[Haskell-beginners] Data.Foldable's foldr'
fmaste at gmail.com
Thu Jun 16 22:12:12 CEST 2011
Thanks Yitzchak and Daniel (again)
I think I looked at this code in a non-functional way! I was expecting, no
matter what, the fold to return a value and not a function, so my head, or
HHC (Head Haskell Compiler), was throwing a syntax error!
This is one crazy little example
id id id id id ... id x
On Wed, Jun 15, 2011 at 12:38 PM, Yitzchak Gale <gale at sefer.org> wrote:
> Federico Mastellone wrote:
> > foldl :: (a -> b -> a) -> a -> t b -> a
> > Them, outside of the class, foldr' is defined like this:
> > -- | Fold over the elements of a structure,
> > -- associating to the right, but strictly.

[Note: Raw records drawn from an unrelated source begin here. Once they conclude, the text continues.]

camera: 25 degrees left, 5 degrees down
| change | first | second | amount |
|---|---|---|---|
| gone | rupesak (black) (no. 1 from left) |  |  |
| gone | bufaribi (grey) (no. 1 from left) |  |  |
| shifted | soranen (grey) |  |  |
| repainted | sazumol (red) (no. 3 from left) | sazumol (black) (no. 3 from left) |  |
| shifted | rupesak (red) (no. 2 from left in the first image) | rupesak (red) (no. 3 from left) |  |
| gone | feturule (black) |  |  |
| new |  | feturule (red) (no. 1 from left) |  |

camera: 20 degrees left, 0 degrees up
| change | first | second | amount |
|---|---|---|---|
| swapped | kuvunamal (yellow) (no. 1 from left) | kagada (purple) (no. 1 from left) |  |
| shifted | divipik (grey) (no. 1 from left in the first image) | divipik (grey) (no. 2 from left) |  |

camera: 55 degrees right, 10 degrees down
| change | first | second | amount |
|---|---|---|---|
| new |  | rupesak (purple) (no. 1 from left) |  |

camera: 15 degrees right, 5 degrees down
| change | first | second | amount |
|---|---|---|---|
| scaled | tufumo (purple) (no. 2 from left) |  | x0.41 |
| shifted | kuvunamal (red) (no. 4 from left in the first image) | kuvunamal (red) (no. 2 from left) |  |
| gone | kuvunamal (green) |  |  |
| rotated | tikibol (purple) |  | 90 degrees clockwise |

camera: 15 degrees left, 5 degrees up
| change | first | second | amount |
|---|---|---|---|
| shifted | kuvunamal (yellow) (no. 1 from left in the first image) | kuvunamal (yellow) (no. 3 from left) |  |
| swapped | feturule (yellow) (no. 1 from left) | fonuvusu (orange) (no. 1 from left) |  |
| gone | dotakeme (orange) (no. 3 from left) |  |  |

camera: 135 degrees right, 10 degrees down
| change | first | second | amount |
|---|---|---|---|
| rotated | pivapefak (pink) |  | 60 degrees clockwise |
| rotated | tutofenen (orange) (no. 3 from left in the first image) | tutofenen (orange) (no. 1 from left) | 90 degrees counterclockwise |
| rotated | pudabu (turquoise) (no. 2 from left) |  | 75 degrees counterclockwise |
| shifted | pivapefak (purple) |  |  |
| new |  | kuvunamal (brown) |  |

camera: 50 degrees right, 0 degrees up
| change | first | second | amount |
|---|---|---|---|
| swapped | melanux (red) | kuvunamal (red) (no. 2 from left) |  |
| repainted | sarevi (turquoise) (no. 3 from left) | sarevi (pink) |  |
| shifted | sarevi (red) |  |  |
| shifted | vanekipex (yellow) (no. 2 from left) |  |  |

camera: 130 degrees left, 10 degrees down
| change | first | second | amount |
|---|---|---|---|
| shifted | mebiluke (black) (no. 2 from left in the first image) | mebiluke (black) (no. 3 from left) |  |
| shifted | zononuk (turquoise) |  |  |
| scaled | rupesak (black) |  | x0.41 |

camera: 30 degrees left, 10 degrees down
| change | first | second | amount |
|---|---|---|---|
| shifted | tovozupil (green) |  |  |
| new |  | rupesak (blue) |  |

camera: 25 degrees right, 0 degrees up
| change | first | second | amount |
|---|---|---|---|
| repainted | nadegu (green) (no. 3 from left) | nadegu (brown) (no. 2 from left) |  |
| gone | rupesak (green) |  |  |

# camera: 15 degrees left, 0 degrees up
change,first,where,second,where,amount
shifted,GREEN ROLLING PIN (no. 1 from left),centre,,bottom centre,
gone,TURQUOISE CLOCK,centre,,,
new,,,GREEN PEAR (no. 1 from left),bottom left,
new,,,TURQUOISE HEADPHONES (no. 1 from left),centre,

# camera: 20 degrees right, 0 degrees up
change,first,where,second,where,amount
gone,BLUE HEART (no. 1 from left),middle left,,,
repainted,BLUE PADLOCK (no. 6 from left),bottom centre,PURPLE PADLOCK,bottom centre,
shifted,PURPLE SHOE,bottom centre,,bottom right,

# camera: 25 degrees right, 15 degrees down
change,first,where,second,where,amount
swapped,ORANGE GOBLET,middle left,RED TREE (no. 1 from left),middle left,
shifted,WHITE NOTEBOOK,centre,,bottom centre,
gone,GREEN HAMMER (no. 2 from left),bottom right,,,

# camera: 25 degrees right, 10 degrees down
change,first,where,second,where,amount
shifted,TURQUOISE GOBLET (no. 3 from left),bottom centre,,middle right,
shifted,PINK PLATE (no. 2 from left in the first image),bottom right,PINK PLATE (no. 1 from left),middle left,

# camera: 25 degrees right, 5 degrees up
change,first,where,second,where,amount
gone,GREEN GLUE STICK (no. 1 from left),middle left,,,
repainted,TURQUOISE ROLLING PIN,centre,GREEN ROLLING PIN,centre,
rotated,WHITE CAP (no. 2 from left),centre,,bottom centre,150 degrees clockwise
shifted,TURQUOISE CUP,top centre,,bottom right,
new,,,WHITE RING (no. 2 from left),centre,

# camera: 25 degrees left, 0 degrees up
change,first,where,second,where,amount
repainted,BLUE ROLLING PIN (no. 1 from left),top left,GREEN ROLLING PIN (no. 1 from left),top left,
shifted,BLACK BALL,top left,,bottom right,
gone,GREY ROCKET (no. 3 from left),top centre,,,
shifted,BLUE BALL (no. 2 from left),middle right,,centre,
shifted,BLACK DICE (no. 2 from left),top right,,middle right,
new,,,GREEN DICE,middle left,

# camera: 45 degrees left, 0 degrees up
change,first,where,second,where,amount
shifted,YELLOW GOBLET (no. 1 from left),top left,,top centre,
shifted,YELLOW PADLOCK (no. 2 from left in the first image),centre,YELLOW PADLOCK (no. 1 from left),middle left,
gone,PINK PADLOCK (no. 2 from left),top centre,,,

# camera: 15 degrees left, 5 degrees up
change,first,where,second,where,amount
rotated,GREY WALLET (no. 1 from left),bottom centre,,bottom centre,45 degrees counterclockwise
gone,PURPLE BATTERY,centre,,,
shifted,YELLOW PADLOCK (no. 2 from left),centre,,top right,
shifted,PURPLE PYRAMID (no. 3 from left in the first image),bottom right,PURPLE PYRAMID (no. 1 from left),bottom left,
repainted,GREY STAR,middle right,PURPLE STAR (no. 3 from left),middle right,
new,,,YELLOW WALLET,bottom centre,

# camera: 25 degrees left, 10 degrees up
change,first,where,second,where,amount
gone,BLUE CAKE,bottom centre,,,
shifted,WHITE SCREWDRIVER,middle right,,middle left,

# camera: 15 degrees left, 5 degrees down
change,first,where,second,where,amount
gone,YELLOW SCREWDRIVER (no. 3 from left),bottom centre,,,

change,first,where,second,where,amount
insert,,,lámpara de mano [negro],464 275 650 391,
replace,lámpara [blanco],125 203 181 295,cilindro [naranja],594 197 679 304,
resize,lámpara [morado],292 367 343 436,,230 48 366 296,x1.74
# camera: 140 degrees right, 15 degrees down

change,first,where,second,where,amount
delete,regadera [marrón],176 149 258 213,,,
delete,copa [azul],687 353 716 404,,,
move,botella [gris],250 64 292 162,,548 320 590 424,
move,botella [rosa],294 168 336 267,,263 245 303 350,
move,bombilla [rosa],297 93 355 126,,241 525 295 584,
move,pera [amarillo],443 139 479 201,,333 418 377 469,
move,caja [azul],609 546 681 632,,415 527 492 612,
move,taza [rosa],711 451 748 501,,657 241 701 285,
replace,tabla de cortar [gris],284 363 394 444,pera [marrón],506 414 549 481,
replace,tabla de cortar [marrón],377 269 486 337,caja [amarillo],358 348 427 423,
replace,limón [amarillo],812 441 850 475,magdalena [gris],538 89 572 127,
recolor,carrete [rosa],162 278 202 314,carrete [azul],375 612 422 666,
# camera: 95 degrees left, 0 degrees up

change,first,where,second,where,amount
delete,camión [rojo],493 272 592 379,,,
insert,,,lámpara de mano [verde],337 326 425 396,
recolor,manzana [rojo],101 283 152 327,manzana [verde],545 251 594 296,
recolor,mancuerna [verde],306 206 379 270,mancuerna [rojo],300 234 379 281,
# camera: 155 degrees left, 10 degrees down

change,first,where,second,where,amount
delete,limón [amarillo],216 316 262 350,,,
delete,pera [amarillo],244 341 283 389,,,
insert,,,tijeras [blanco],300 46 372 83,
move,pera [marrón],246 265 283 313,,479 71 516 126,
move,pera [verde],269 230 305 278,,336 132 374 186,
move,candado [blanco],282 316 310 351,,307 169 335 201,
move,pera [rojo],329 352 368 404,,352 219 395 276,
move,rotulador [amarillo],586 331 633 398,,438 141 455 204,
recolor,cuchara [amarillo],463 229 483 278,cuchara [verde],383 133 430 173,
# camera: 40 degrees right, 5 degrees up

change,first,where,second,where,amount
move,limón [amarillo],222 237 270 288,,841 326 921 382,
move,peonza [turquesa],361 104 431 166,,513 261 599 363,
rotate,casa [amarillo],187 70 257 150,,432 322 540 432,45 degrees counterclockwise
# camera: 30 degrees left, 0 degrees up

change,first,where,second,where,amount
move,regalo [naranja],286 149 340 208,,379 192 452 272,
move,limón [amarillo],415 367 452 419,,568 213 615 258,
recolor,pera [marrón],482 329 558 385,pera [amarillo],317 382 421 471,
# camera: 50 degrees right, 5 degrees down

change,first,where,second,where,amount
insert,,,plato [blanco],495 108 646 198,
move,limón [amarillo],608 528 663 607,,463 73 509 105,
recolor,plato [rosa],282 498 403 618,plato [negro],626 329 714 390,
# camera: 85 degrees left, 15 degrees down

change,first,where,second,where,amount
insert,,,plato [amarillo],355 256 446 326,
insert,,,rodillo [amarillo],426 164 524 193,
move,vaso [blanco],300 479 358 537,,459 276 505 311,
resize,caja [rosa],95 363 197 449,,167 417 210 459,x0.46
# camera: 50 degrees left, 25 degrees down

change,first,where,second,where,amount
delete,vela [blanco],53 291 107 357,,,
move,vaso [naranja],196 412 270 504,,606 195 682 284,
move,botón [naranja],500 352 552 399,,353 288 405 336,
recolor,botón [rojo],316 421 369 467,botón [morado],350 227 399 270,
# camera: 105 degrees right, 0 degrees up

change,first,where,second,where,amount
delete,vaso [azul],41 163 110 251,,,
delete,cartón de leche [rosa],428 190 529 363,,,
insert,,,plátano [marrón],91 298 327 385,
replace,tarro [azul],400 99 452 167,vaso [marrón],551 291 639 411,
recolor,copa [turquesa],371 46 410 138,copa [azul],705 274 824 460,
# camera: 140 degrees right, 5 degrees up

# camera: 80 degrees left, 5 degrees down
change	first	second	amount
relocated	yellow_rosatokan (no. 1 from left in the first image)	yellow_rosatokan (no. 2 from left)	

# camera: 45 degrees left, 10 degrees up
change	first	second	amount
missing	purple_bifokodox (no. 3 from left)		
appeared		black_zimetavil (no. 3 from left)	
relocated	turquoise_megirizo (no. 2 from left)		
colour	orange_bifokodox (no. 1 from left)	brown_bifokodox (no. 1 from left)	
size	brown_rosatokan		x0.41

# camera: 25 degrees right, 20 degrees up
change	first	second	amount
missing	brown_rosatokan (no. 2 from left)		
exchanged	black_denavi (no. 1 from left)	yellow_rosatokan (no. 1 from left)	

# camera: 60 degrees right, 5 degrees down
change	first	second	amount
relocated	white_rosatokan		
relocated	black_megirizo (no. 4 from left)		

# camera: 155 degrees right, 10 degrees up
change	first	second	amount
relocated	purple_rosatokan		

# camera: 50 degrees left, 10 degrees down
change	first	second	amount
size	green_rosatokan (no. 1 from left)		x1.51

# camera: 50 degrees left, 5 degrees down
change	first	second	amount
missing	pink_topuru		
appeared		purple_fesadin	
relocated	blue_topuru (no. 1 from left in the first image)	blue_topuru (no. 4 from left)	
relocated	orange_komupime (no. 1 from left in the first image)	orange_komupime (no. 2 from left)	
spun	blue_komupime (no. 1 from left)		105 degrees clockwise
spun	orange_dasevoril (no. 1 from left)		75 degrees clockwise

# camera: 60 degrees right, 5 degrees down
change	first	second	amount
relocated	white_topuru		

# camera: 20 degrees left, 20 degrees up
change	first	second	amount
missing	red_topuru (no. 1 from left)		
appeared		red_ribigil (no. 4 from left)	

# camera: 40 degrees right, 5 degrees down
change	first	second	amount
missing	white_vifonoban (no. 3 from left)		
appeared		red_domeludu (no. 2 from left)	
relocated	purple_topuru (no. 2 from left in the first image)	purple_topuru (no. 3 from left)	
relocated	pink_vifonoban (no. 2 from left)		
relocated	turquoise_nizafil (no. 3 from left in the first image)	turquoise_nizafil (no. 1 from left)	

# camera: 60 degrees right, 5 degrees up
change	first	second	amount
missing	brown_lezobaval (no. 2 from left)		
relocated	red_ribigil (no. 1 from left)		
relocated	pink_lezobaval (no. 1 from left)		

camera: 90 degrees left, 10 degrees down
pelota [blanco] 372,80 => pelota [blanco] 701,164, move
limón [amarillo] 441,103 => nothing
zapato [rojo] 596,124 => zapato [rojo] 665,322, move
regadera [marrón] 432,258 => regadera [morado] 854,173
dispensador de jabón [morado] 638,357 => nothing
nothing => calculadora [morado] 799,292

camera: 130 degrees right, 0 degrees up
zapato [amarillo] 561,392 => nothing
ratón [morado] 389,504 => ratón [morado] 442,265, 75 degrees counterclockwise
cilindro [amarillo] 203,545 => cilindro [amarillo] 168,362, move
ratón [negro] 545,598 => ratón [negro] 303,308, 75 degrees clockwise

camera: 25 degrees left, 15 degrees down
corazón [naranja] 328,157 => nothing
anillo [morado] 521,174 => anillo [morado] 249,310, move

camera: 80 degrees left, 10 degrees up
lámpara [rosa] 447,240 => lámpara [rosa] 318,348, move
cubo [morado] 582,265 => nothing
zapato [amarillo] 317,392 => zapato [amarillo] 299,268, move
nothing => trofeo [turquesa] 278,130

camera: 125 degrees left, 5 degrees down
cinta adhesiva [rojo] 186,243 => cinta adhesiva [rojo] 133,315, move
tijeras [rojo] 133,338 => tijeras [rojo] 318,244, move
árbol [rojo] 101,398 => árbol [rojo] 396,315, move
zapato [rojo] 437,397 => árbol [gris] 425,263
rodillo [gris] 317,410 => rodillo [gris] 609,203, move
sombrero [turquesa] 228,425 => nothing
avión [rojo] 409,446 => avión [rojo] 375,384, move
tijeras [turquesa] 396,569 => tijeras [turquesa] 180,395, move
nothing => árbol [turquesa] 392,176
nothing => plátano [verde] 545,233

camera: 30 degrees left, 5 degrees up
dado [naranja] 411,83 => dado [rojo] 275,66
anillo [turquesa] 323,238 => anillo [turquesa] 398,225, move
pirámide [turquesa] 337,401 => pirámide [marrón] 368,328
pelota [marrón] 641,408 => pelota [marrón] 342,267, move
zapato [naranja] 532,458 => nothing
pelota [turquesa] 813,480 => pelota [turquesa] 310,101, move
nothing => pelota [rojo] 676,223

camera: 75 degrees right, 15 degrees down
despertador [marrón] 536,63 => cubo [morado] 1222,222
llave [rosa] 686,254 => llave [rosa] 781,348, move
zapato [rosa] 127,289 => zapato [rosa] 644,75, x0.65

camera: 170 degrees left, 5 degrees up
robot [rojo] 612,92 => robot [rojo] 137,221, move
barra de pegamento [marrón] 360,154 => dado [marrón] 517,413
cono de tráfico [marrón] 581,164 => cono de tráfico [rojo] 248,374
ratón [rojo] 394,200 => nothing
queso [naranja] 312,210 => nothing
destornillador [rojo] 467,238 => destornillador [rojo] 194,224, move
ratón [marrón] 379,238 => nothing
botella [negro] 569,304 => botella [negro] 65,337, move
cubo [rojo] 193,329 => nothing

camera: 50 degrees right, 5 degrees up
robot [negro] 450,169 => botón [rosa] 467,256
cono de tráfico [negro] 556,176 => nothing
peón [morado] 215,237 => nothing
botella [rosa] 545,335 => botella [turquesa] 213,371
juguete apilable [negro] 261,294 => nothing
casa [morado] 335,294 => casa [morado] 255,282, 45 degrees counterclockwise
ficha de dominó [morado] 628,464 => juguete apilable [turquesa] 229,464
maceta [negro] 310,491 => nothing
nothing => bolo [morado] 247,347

> > foldr' :: Foldable t => (a -> b -> b) -> b -> t a -> b
> > foldr' f z0 xs = foldl f' id xs z0
> > where f' k x z = k $! f x z
> > I don't understand this definition, foldl receives 3 parameters and here
> > is used with 4, how is it possible?
> > Even the function passed to foldl has 3 parameters when a function of 2
> > needed.
> In the type of foldl, the parameter 'a' can be any type - even
> a function.
> So let's see what we get when we substitute 'c -> d' for 'a'
> in the type of foldl:
> ((c -> d) -> b -> (c -> d)) -> (c -> d) -> t b -> (c -> d)
> Now, remembering that -> is right-associative
> in type expressions, we can remove some parentheses:
> ((c -> d) -> b -> c -> d) -> (c -> d) -> t b -> c -> d
> So when 'a' is a function, we see that foldl indeed takes
> 4 parameters, and its first parameter is a function that
> takes 3 parameters.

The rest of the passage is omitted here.